Collected data:
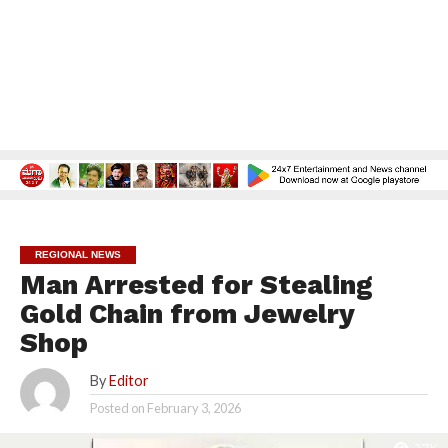
REGIONAL NEWS
Man Arrested for Stealing
Gold Chain from Jewelry
Shop
By
Editor
Posted on
February 3, 2026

▶ **INSTRUCTIONS FOR THE TASK**: Write the records out in full, word for word; leave every picture behind.

▶ **TASK SOLUTION**:
REGIONAL NEWS
Man Arrested for Stealing
Gold Chain from Jewelry
Shop
By
Editor
Posted on
February 3, 2026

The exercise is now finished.